Dataset entries:
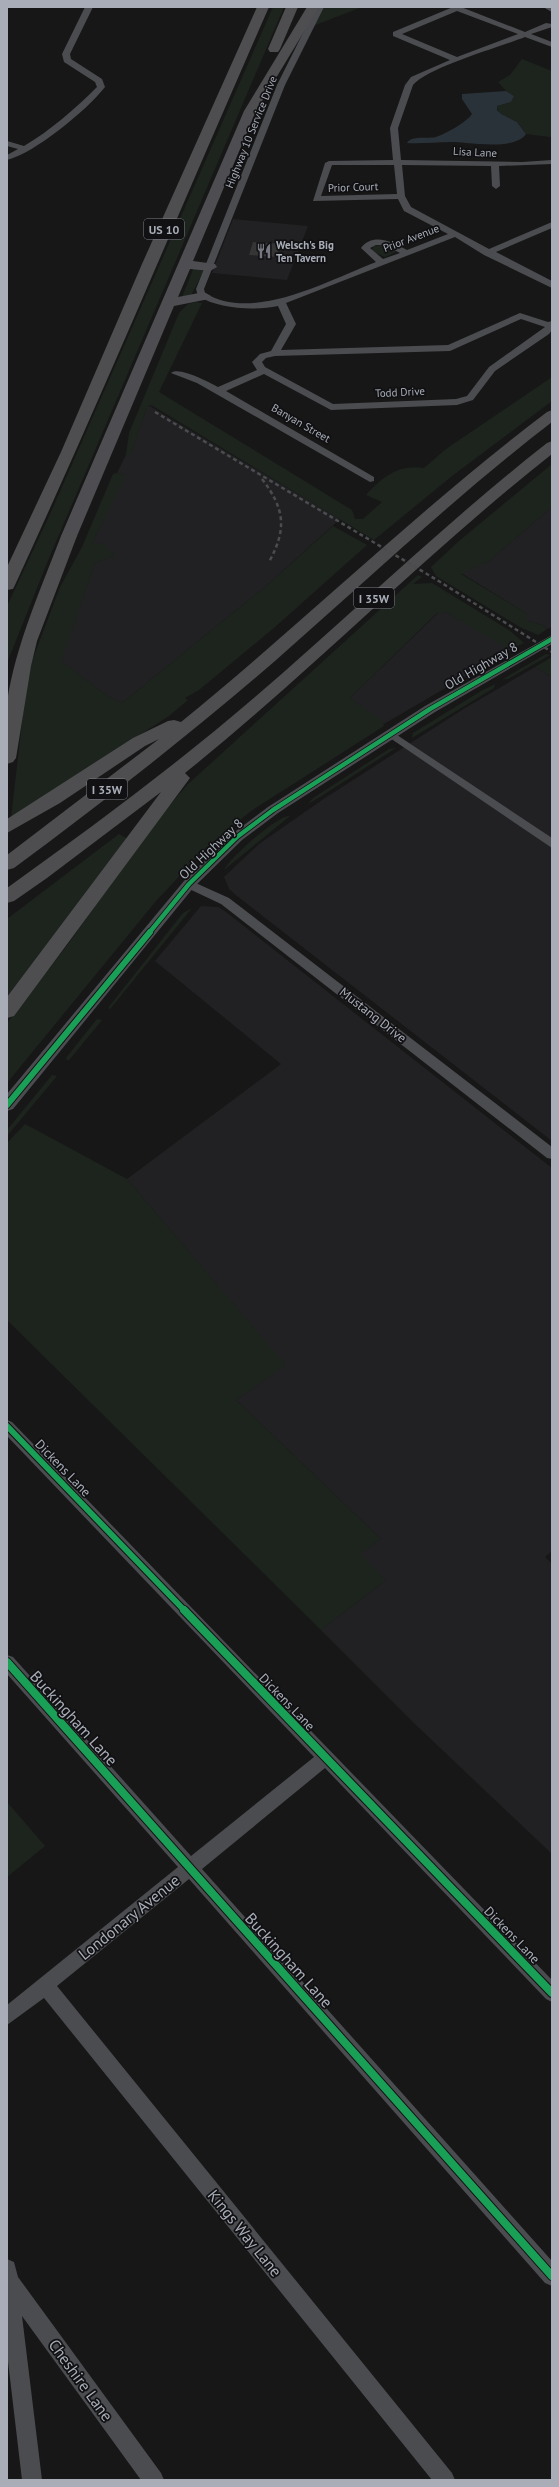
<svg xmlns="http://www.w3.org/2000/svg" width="559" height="2487" viewBox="0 0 559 2487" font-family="'PT Sans',sans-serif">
  <rect width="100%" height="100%" fill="#171717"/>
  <g fill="#212123">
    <path d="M233 219 308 226 287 280 212 273Z"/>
    <path d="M148 405 340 519 265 587 122 703 109 697 60 661 95 563 115 555 92 543 125 475 117 473 126 455H130Z"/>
    <path d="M552 507V627L547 629 542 625 527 621V614L524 612 461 573 489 561Z"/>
    <path d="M440 611 446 612 511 649 514 648 384 724 350 698Z"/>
    <path d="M535 667 552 677V1141L237 896 229 889 224 877 259 844 322 800 465 708Z"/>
    <path d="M201 906 218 907 226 912 552 1168V1551L545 1557 552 1564V1854L417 1726 321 1630 386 1580 359 1554 381 1539 236 1400 285 1365 127 1179 281 1064 155 961Z"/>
  </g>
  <g fill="#1d241e">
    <path d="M273 7H284L47 563 7 663V606L51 512Z"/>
    <path d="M323 7H362L313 26Z"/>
    <path d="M522 59 552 71V136L550 137 526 134C523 130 520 125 517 122 511 117 497 117 497 106L511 102 514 96 506 91 498 82 510 75Z"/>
    <path d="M382 245 395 250 396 252 385 257 371 251 374 246Z"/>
    <path d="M194 267 204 271 191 295 182 297Z"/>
    <path d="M196 302 202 303 159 392 347 507 352 510 355 519H363L382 502 366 495C382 477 399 464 424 468L446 449 552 377V401L452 476 374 540 153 406 148 405 130 456 126 455 129 433 179 313 188 304Z"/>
    <path d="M552 464V507L489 561 461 574 524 612 527 614V621L542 625 547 629 538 635 520 627 436 576 431 567 459 541Z"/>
    <path d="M117 473 126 475 92 543 104 544 107 549 116 555 95 563 61 661 109 697 122 703 265 587 333 526 367 545 275 627 199 690 185 698 188 700 169 716 11 818 26 688 32 661 60 587 82 547 113 474Z"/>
    <path d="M418 575 422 577 413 584 432 583 509 630 524 643 511 649 506 648 446 612 437 613 350 698 382 720 384 726 251 811 206 848 156 901 7 1083V1023L69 943 149 829 188 784Z"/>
    <path d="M546 654 550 655 508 679H503Z"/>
    <path d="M552 657V677L535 667Z"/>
    <path d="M495 684 494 688 412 738 413 733 481 691Z"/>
    <path d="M396 748 320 797 308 804 313 798 389 749Z"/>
    <path d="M290 816 224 870C229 858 279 814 290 816Z"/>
    <path d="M119 834 128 839 7 1004V919Z"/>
    <path d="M192 908 110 1009 108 1008 183 913Z"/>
    <path d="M97 1019 102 1020 69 1060H67L66 1058Z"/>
    <path d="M52 1075 57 1076 7 1136V1130Z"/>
    <path d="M25 1124 127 1179 286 1365 236 1400 381 1539 360 1554 386 1580 321 1630 7 1320V1143Z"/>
    <path d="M7 1802 45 1846 7 1877Z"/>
  </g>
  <path fill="#2a3239" d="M506 91 514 96 511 102 497 106V110L501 114 517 122 526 134C515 151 469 142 451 142 436 142 421 144 407 143 411 135 428 139 436 137 445 134 467 122 472 114L462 99V94Z"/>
  <path fill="#353536" d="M253 242 281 244 276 257 249 255Z"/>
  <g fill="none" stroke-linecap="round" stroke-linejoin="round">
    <g fill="#4b4c50" fill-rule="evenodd">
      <path d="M85 7H93L70 54 71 59 102 79 105 87C87 110 35 153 7 160V155L18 149 7 146V141L24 146C51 130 75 109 97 87L95 82 64 62 62 54Z"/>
      <path d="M316 7H324L285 85 204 289 205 293C253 323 329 280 376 262L361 248C373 232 393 242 407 250L448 234 404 211 398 199 313 201 325 163 329 161 393 160 390 128 405 85 411 77 450 60 393 36V32L453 7H461L525 32 546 23 552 24V27L531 34 552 42V47L525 37C500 47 428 67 413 85L398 128 401 160 522 162 552 160V164L499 166 500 186 496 189 492 186 491 166 402 165 405 196 411 207 489 249 552 222V228L496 252 552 281V288L484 255 455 237 286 303 296 324 281 350 448 345 520 313 548 322 552 321V330L549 334 495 371 473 400 457 405 331 410 264 374 226 391 374 477V481L370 482 197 383 171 373C179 366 210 383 218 387L257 370 252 362 260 354 271 351 286 324 278 306C254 311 219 309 198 296L196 289 277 85ZM457 11 518 34 457 57 402 34ZM332 165H394L397 194 321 196ZM376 245H384L400 253 383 259 370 248ZM521 319 545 327 489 367 467 396 456 399 333 404 265 367 262 362 266 358 275 356 450 351Z"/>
      <path d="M391 731 552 838V848L387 736V732Z"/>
      <path d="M189 880 229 898 552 1147V1159L547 1158 221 904 185 887 183 884 185 881Z"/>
      <path d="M7 1420 12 1422 552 1980V2002L546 1999 325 1768 202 1869 552 2261V2286L545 2283 189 1879 57 1986 452 2473 455 2480H432L44 1998 7 2025V2005L178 1867 7 1674V1655L13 1657 191 1856 314 1757 7 1436Z"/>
      <path d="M7 2259 14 2262 18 2277 161 2473 164 2480H141L22 2316 42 2480H22L7 2353Z"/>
    </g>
    <path fill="#4b4c50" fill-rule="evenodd" d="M552 635V644L435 712 278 813 242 840 194 887 13 1109 7 1111V1094L184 881 232 834 268 807 425 706Z"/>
    <path fill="#4d4f52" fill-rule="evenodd" d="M543 7H552V12Z"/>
    <path fill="#4e4e52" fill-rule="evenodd" d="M250 107 256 111 193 261 215 264 217 267 210 271 190 269 178 297 204 292 211 296 209 299 174 306 77 536 75 539H63L61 536 244 111Z"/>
    <g fill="#4e4e51" fill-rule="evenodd">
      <path d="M257 7H269C184 200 103 394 15 585L13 589 7 590V567L61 452 142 264Z"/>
      <path d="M286 7H298L280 49 278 52H270L268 49Z"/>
      <path d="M307 7H319L256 111 254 114H246L244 111Z"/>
      <path d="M552 410V422C455 497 367 580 275 661 191 734 103 802 14 868L7 870V855L159 739 145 746 60 803 7 833V819L133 738 168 721 174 720 181 722C305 621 419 509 547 412Z"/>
      <path d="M552 441V454C425 554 311 672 185 773L190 778 187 782 14 1016 7 1018V997L161 792 47 878 14 901 7 903V888C92 827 176 765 255 697 353 613 445 523 547 443Z"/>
      <path d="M69 531 77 536 37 641 31 666 16 758 13 762 7 764C7 744 5 722 7 702 16 644 40 591 61 536Z"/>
    </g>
    <g stroke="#4b4c4f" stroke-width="2.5" stroke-dasharray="4 3" stroke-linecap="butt">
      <path d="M155 412 437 580 552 652"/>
      <path d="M262 479C285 509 287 529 269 562"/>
    </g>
    <defs>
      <path id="cycleway-far2" d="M149 933 189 884 237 837 273 810 430 709 552 639"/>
      <g id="cycleway-far1">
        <path d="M7 1105 150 932"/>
        <path d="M7 1426 185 1611"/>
      </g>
      <g id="cycleway">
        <path d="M184 1610 552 1993"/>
        <path d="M7 1662 552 2276"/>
      </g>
    </defs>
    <use href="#cycleway-far2" stroke="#111113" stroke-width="6"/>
    <use href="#cycleway-far1" stroke="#111113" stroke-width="8"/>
    <use href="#cycleway" stroke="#111113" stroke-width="10"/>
    <use href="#cycleway-far2" stroke="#1a9f57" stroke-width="4.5"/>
    <use href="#cycleway-far1" stroke="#1a9f57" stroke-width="6"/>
    <use href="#cycleway" stroke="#1a9f57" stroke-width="8"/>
  </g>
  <defs>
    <symbol id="restaurant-bare" viewBox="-9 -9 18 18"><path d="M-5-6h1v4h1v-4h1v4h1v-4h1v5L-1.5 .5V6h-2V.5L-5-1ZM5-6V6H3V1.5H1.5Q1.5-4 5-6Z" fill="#757880" stroke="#111113" stroke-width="2.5" paint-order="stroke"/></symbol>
  </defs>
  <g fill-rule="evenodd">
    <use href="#restaurant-bare" x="253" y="240" width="22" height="22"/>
  </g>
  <g text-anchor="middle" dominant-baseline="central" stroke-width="3.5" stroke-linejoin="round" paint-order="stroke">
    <g font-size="11" fill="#a8adb8" stroke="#111113">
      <text transform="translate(251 132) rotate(-68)">Highway 10 Service Drive</text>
      <text transform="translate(475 152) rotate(3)">Lisa Lane</text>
      <text transform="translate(353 187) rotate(-2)">Prior Court</text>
      <text transform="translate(411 238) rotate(-21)">Prior Avenue</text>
      <text transform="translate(400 392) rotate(-3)">Todd Drive</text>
      <text transform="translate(301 423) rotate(30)">Banyan Street</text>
    </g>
    <g font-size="11" font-weight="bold" fill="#a8adb8" stroke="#111113" text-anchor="start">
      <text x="276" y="245">Welsch's Big<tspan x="276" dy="13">Ten Tavern</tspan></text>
    </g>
    <g fill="#111113" stroke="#7b7e86" stroke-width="1">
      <rect x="144" y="219" width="40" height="20" rx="3"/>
      <rect x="354" y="588" width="40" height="20" rx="3"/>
      <rect x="87" y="779" width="40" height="20" rx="3"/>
    </g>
    <g font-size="12" font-weight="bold" fill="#a8adb8">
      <text x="164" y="229">US 10</text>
      <text x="374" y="598">I 35W</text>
      <text x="107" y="789">I 35W</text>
    </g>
    <g font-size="13" fill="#a8adb8" stroke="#111113">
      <text transform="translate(481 666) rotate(-30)">Old Highway 8</text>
      <text transform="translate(211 849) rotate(-43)">Old Highway 8</text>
      <text transform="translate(373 1015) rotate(38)">Mustang Drive</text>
      <text transform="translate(63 1468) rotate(46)">Dickens Lane</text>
      <text transform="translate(287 1702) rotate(46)">Dickens Lane</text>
      <text transform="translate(512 1935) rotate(46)">Dickens Lane</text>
    </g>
    <g font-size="16" fill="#a8adb8" stroke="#111113">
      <text transform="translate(74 1718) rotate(48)">Buckingham Lane</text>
      <text transform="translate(129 1917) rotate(-39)">Londonary Avenue</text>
      <text transform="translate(289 1960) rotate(48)">Buckingham Lane</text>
      <text transform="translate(245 2233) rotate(51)">Kings Way Lane</text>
      <text transform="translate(81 2380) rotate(54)">Cheshire Lane</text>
    </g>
  </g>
  <rect width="559" height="2487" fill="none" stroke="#a8adb8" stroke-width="16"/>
</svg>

▸ **Exercise**
In the records above, find each line that holds the word "linejoin"; copy all such lines.

▸ **Solution below**
  <g fill="none" stroke-linecap="round" stroke-linejoin="round">
  <g text-anchor="middle" dominant-baseline="central" stroke-width="3.5" stroke-linejoin="round" paint-order="stroke">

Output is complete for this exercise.